Source records
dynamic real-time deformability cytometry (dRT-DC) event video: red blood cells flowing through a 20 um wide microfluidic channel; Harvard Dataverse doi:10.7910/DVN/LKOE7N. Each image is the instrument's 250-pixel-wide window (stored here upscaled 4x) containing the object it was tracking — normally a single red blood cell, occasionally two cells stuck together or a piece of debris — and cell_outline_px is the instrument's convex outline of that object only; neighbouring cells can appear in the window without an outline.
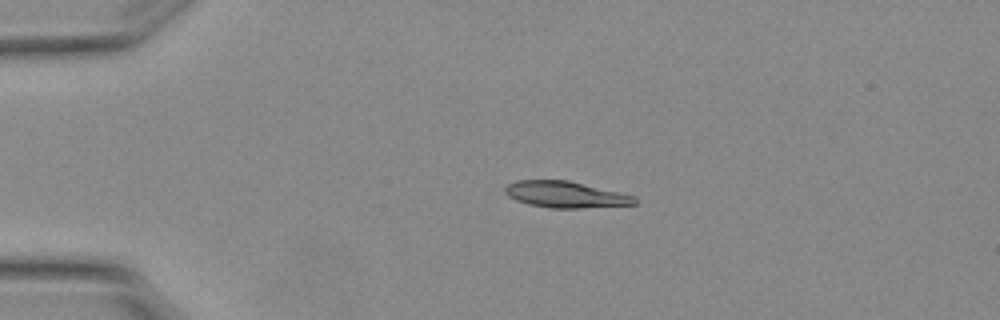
{"species": "Egyptian fruit bat (a non-hibernating species)", "species_latin": "Rousettus aegyptiacus", "temperature_condition": "warm", "stored_images_in_passage": 4, "camera_frame_rate_fps": 3000, "um_per_image_px": 0.085, "animal": {"sex": "female"}, "frame": {"image": 1, "passage_image": 3, "time_ms": 0.667, "image_size_px": [1000, 320], "cell_outline_px": [[636, 204], [580, 208], [552, 208], [528, 204], [516, 200], [508, 196], [504, 192], [504, 188], [508, 184], [516, 180], [568, 180], [636, 196]], "centroid_in_image_um": [48.05, 16.53], "position_along_channel_um": 37.0, "area_um2": 19.83}}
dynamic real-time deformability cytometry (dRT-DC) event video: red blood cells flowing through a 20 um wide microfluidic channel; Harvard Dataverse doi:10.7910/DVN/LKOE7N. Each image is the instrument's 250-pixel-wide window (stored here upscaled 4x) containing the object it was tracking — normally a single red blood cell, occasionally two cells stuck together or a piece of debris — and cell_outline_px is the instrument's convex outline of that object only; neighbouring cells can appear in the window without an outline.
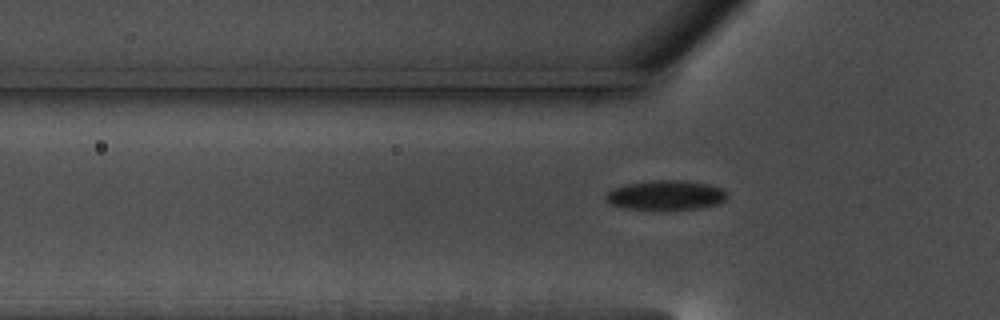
{"species": "common noctule bat (a hibernating species)", "species_latin": "Nyctalus noctula", "temperature_condition": "warm", "stored_images_in_passage": 35, "camera_frame_rate_fps": 3000, "um_per_image_px": 0.085, "animal": {"sex": "male", "body_mass_g": 17.5, "forearm_length_mm": 52.3}, "frame": {"image": 1, "passage_image": 4, "time_ms": 1.0, "image_size_px": [1000, 320], "cell_outline_px": [[728, 196], [720, 204], [700, 208], [624, 208], [612, 204], [604, 196], [612, 188], [624, 184], [652, 180], [680, 180], [708, 184], [720, 188], [728, 192]], "centroid_in_image_um": [56.62, 16.56], "position_along_channel_um": 69.2, "area_um2": 20.58}}
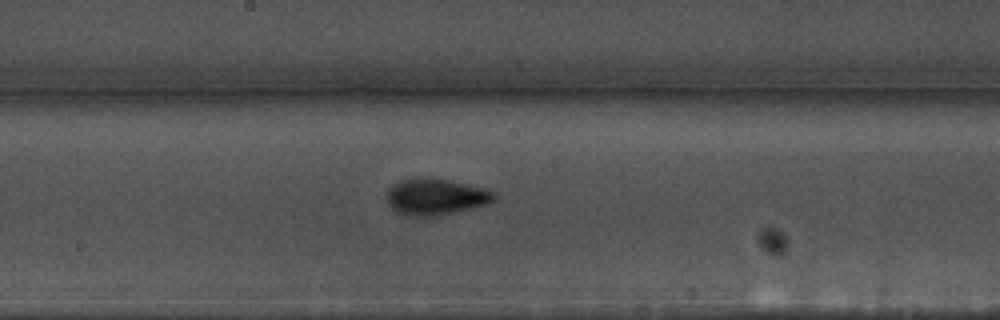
{"frame": {"image": 2, "passage_image": 16, "time_ms": 5.0, "image_size_px": [1000, 320], "cell_outline_px": [[496, 196], [492, 200], [484, 204], [468, 208], [448, 212], [420, 216], [412, 216], [396, 212], [388, 204], [388, 188], [400, 180], [416, 176], [420, 176], [452, 180], [484, 188], [496, 192]], "centroid_in_image_um": [36.98, 16.66], "position_along_channel_um": 211.2, "area_um2": 22.31}}
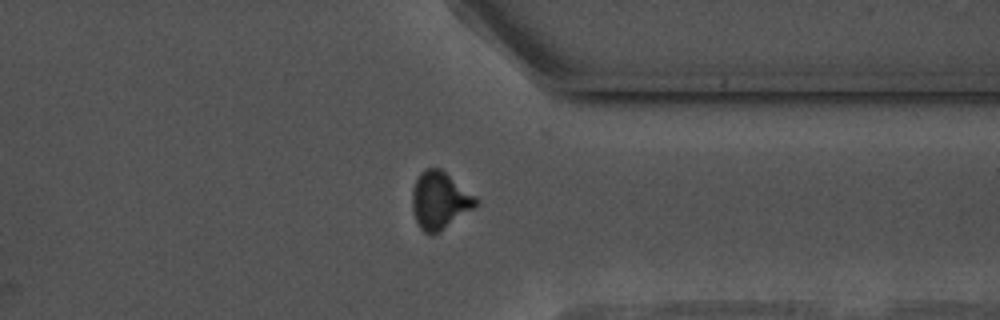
{"frame": {"image": 3, "passage_image": 30, "time_ms": 9.667, "image_size_px": [1000, 320], "cell_outline_px": [[480, 204], [432, 236], [424, 232], [420, 228], [416, 220], [412, 208], [412, 188], [420, 172], [428, 168], [440, 168], [476, 196], [480, 200]], "centroid_in_image_um": [37.38, 17.03], "position_along_channel_um": 374.0, "area_um2": 21.27}}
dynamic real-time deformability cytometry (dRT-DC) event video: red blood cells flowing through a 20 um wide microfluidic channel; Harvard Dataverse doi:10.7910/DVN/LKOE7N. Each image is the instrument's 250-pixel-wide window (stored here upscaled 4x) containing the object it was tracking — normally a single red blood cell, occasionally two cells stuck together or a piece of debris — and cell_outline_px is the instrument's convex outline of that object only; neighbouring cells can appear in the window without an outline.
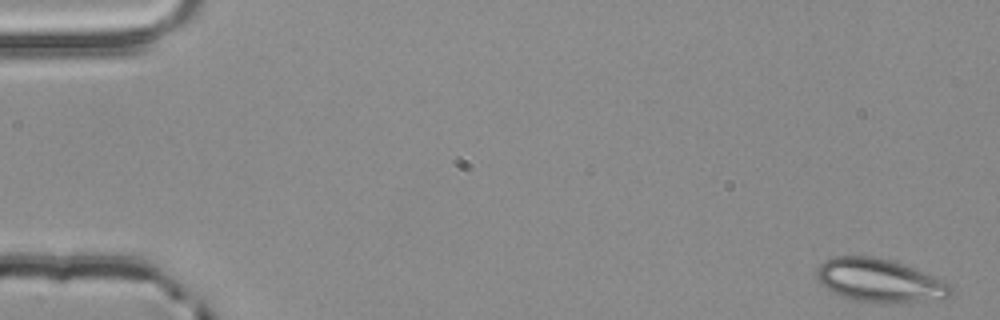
{"species": "common noctule bat (a hibernating species)", "species_latin": "Nyctalus noctula", "temperature_condition": "room temperature", "stored_images_in_passage": 3, "camera_frame_rate_fps": 3000, "um_per_image_px": 0.085, "animal": {"sex": "male", "body_mass_g": 20.4}, "frame": {"image": 1, "passage_image": 3, "time_ms": 0.667, "image_size_px": [1000, 320], "cell_outline_px": [[952, 296], [896, 304], [856, 300], [840, 296], [824, 288], [820, 284], [816, 276], [816, 268], [824, 260], [836, 256], [872, 256], [904, 264], [940, 280], [948, 284], [952, 288]], "centroid_in_image_um": [74.68, 23.85], "position_along_channel_um": 10.3, "area_um2": 33.58}}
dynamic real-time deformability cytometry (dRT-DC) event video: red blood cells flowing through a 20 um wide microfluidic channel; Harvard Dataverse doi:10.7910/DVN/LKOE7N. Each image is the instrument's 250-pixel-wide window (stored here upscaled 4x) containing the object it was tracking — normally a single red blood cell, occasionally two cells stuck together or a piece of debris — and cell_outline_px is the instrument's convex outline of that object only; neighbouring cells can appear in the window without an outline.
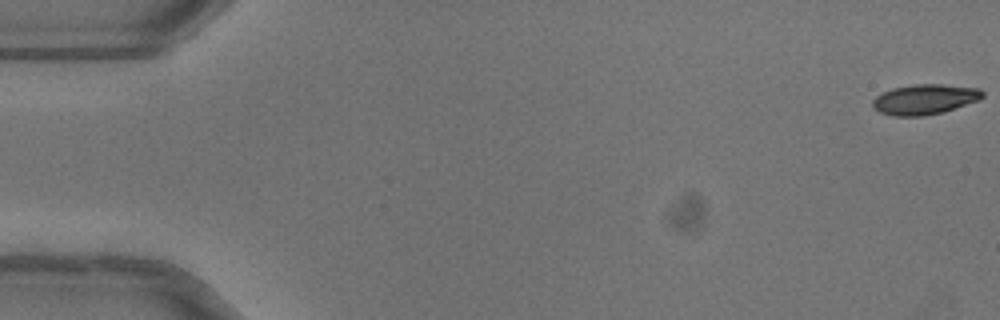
{"species": "common noctule bat (a hibernating species)", "species_latin": "Nyctalus noctula", "temperature_condition": "warm", "stored_images_in_passage": 49, "camera_frame_rate_fps": 3000, "um_per_image_px": 0.085, "animal": {"sex": "female"}, "frame": {"image": 1, "passage_image": 1, "time_ms": 0.0, "image_size_px": [1000, 320], "cell_outline_px": [[984, 96], [980, 100], [944, 112], [924, 116], [892, 116], [880, 112], [872, 108], [872, 100], [876, 96], [892, 88], [912, 84], [940, 84], [980, 88], [984, 92]], "centroid_in_image_um": [78.61, 8.45], "position_along_channel_um": 6.4, "area_um2": 19.59}}
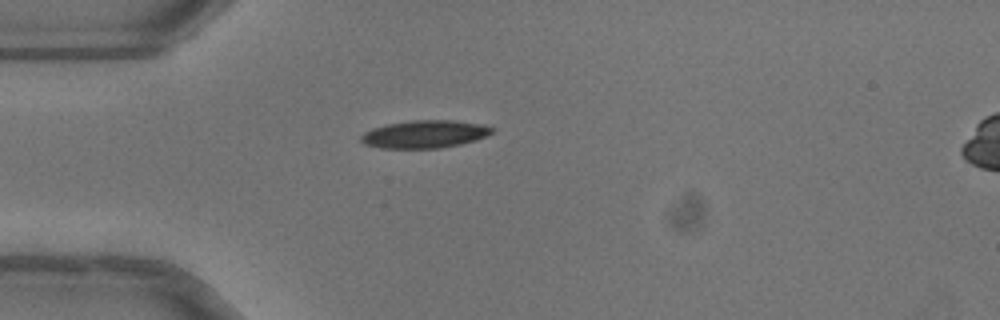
{"frame": {"image": 2, "passage_image": 15, "time_ms": 4.667, "image_size_px": [1000, 320], "cell_outline_px": [[496, 128], [492, 132], [476, 140], [460, 144], [440, 148], [380, 148], [364, 144], [360, 140], [360, 136], [364, 132], [372, 128], [388, 124], [412, 120], [452, 120], [480, 124]], "centroid_in_image_um": [36.07, 11.4], "position_along_channel_um": 48.9, "area_um2": 21.1}}
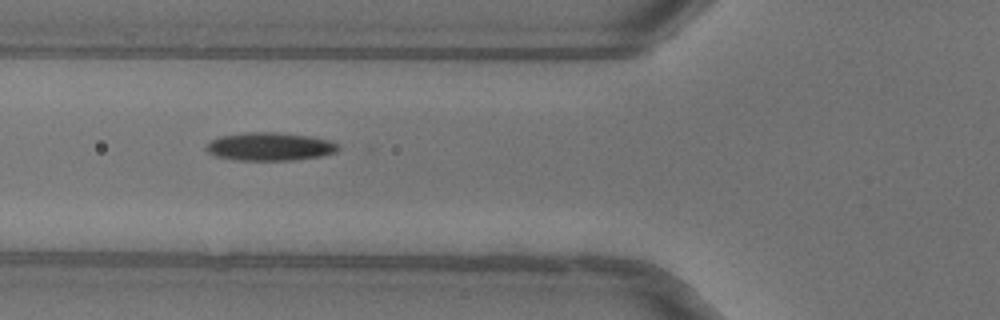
{"frame": {"image": 3, "passage_image": 20, "time_ms": 6.333, "image_size_px": [1000, 320], "cell_outline_px": [[340, 148], [336, 152], [320, 156], [292, 160], [236, 160], [216, 156], [208, 152], [204, 148], [204, 144], [220, 136], [248, 132], [276, 132], [312, 136], [332, 140], [340, 144]], "centroid_in_image_um": [22.96, 12.45], "position_along_channel_um": 102.8, "area_um2": 21.91}, "authors_computed_cell_mechanics": {"area_um2": 20.6346, "velocity_mm_per_s": 4.0357, "shape_relaxation_time_tau1_ms": 3.6847, "shape_relaxation_time_tau2_ms": 2.8663, "deformation_change_tau1": 0.1646, "deformation_change_tau2": 0.0913}}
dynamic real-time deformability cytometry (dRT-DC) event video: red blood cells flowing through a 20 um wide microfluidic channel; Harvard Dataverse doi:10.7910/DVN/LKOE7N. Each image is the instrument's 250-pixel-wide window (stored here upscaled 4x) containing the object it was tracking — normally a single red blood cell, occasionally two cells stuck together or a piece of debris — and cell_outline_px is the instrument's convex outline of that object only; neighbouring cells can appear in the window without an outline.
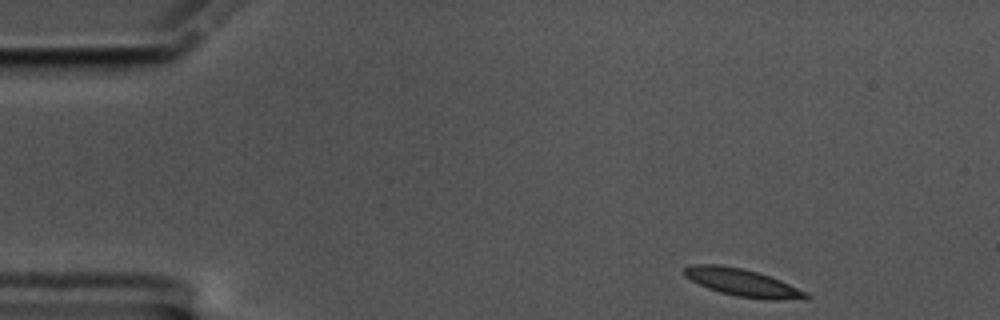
{"species": "common noctule bat (a hibernating species)", "species_latin": "Nyctalus noctula", "temperature_condition": "cold", "stored_images_in_passage": 51, "camera_frame_rate_fps": 3000, "um_per_image_px": 0.085, "animal": {"sex": "male", "body_mass_g": 17.5, "forearm_length_mm": 52.3}, "frame": {"image": 1, "passage_image": 1, "time_ms": 0.0, "image_size_px": [1000, 320], "cell_outline_px": [[812, 296], [808, 300], [776, 300], [736, 296], [720, 292], [708, 288], [684, 276], [684, 268], [692, 264], [720, 264], [744, 268], [780, 280], [808, 292]], "centroid_in_image_um": [63.18, 24.03], "position_along_channel_um": 21.8, "area_um2": 19.59}}
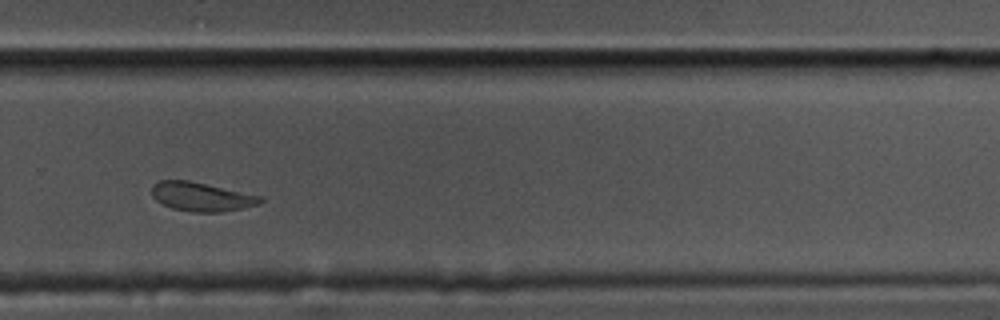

Problem to work on
Copy each line in full and exactly, omitting any picture.

Task output
dynamic real-time deformability cytometry (dRT-DC) event video: red blood cells flowing through a 20 um wide microfluidic channel; Harvard Dataverse doi:10.7910/DVN/LKOE7N. Each image is the instrument's 250-pixel-wide window (stored here upscaled 4x) containing the object it was tracking — normally a single red blood cell, occasionally two cells stuck together or a piece of debris — and cell_outline_px is the instrument's convex outline of that object only; neighbouring cells can appear in the window without an outline.
{"species": "Egyptian fruit bat (a non-hibernating species)", "species_latin": "Rousettus aegyptiacus", "temperature_condition": "warm", "stored_images_in_passage": 4, "camera_frame_rate_fps": 3000, "um_per_image_px": 0.085, "animal": {"sex": "female"}, "frame": {"image": 1, "passage_image": 3, "time_ms": 0.667, "image_size_px": [1000, 320], "cell_outline_px": [[636, 204], [580, 208], [552, 208], [528, 204], [516, 200], [508, 196], [504, 192], [504, 188], [508, 184], [516, 180], [568, 180], [636, 196]], "centroid_in_image_um": [48.05, 16.53], "position_along_channel_um": 37.0, "area_um2": 19.83}}
dynamic real-time deformability cytometry (dRT-DC) event video: red blood cells flowing through a 20 um wide microfluidic channel; Harvard Dataverse doi:10.7910/DVN/LKOE7N. Each image is the instrument's 250-pixel-wide window (stored here upscaled 4x) containing the object it was tracking — normally a single red blood cell, occasionally two cells stuck together or a piece of debris — and cell_outline_px is the instrument's convex outline of that object only; neighbouring cells can appear in the window without an outline.
{"species": "common noctule bat (a hibernating species)", "species_latin": "Nyctalus noctula", "temperature_condition": "warm", "stored_images_in_passage": 35, "camera_frame_rate_fps": 3000, "um_per_image_px": 0.085, "animal": {"sex": "male", "body_mass_g": 17.5, "forearm_length_mm": 52.3}, "frame": {"image": 1, "passage_image": 4, "time_ms": 1.0, "image_size_px": [1000, 320], "cell_outline_px": [[728, 196], [720, 204], [700, 208], [624, 208], [612, 204], [604, 196], [612, 188], [624, 184], [652, 180], [680, 180], [708, 184], [720, 188], [728, 192]], "centroid_in_image_um": [56.62, 16.56], "position_along_channel_um": 69.2, "area_um2": 20.58}}
{"frame": {"image": 2, "passage_image": 16, "time_ms": 5.0, "image_size_px": [1000, 320], "cell_outline_px": [[496, 196], [492, 200], [484, 204], [468, 208], [448, 212], [420, 216], [412, 216], [396, 212], [388, 204], [388, 188], [400, 180], [416, 176], [420, 176], [452, 180], [484, 188], [496, 192]], "centroid_in_image_um": [36.98, 16.66], "position_along_channel_um": 211.2, "area_um2": 22.31}}
{"frame": {"image": 3, "passage_image": 30, "time_ms": 9.667, "image_size_px": [1000, 320], "cell_outline_px": [[480, 204], [432, 236], [424, 232], [420, 228], [416, 220], [412, 208], [412, 188], [420, 172], [428, 168], [440, 168], [476, 196], [480, 200]], "centroid_in_image_um": [37.38, 17.03], "position_along_channel_um": 374.0, "area_um2": 21.27}}
dynamic real-time deformability cytometry (dRT-DC) event video: red blood cells flowing through a 20 um wide microfluidic channel; Harvard Dataverse doi:10.7910/DVN/LKOE7N. Each image is the instrument's 250-pixel-wide window (stored here upscaled 4x) containing the object it was tracking — normally a single red blood cell, occasionally two cells stuck together or a piece of debris — and cell_outline_px is the instrument's convex outline of that object only; neighbouring cells can appear in the window without an outline.
{"species": "common noctule bat (a hibernating species)", "species_latin": "Nyctalus noctula", "temperature_condition": "room temperature", "stored_images_in_passage": 3, "camera_frame_rate_fps": 3000, "um_per_image_px": 0.085, "animal": {"sex": "male", "body_mass_g": 20.4}, "frame": {"image": 1, "passage_image": 3, "time_ms": 0.667, "image_size_px": [1000, 320], "cell_outline_px": [[952, 296], [896, 304], [856, 300], [840, 296], [824, 288], [820, 284], [816, 276], [816, 268], [824, 260], [836, 256], [872, 256], [904, 264], [940, 280], [948, 284], [952, 288]], "centroid_in_image_um": [74.68, 23.85], "position_along_channel_um": 10.3, "area_um2": 33.58}}
dynamic real-time deformability cytometry (dRT-DC) event video: red blood cells flowing through a 20 um wide microfluidic channel; Harvard Dataverse doi:10.7910/DVN/LKOE7N. Each image is the instrument's 250-pixel-wide window (stored here upscaled 4x) containing the object it was tracking — normally a single red blood cell, occasionally two cells stuck together or a piece of debris — and cell_outline_px is the instrument's convex outline of that object only; neighbouring cells can appear in the window without an outline.
{"species": "common noctule bat (a hibernating species)", "species_latin": "Nyctalus noctula", "temperature_condition": "warm", "stored_images_in_passage": 49, "camera_frame_rate_fps": 3000, "um_per_image_px": 0.085, "animal": {"sex": "female"}, "frame": {"image": 1, "passage_image": 1, "time_ms": 0.0, "image_size_px": [1000, 320], "cell_outline_px": [[984, 96], [980, 100], [944, 112], [924, 116], [892, 116], [880, 112], [872, 108], [872, 100], [876, 96], [892, 88], [912, 84], [940, 84], [980, 88], [984, 92]], "centroid_in_image_um": [78.61, 8.45], "position_along_channel_um": 6.4, "area_um2": 19.59}}
{"frame": {"image": 2, "passage_image": 15, "time_ms": 4.667, "image_size_px": [1000, 320], "cell_outline_px": [[496, 128], [492, 132], [476, 140], [460, 144], [440, 148], [380, 148], [364, 144], [360, 140], [360, 136], [364, 132], [372, 128], [388, 124], [412, 120], [452, 120], [480, 124]], "centroid_in_image_um": [36.07, 11.4], "position_along_channel_um": 48.9, "area_um2": 21.1}}
{"frame": {"image": 3, "passage_image": 20, "time_ms": 6.333, "image_size_px": [1000, 320], "cell_outline_px": [[340, 148], [336, 152], [320, 156], [292, 160], [236, 160], [216, 156], [208, 152], [204, 148], [204, 144], [220, 136], [248, 132], [276, 132], [312, 136], [332, 140], [340, 144]], "centroid_in_image_um": [22.96, 12.45], "position_along_channel_um": 102.8, "area_um2": 21.91}, "authors_computed_cell_mechanics": {"area_um2": 20.6346, "velocity_mm_per_s": 4.0357, "shape_relaxation_time_tau1_ms": 3.6847, "shape_relaxation_time_tau2_ms": 2.8663, "deformation_change_tau1": 0.1646, "deformation_change_tau2": 0.0913}}
dynamic real-time deformability cytometry (dRT-DC) event video: red blood cells flowing through a 20 um wide microfluidic channel; Harvard Dataverse doi:10.7910/DVN/LKOE7N. Each image is the instrument's 250-pixel-wide window (stored here upscaled 4x) containing the object it was tracking — normally a single red blood cell, occasionally two cells stuck together or a piece of debris — and cell_outline_px is the instrument's convex outline of that object only; neighbouring cells can appear in the window without an outline.
{"species": "common noctule bat (a hibernating species)", "species_latin": "Nyctalus noctula", "temperature_condition": "cold", "stored_images_in_passage": 51, "camera_frame_rate_fps": 3000, "um_per_image_px": 0.085, "animal": {"sex": "male", "body_mass_g": 17.5, "forearm_length_mm": 52.3}, "frame": {"image": 1, "passage_image": 1, "time_ms": 0.0, "image_size_px": [1000, 320], "cell_outline_px": [[812, 296], [808, 300], [776, 300], [736, 296], [720, 292], [708, 288], [684, 276], [684, 268], [692, 264], [720, 264], [744, 268], [780, 280], [808, 292]], "centroid_in_image_um": [63.18, 24.03], "position_along_channel_um": 21.8, "area_um2": 19.59}}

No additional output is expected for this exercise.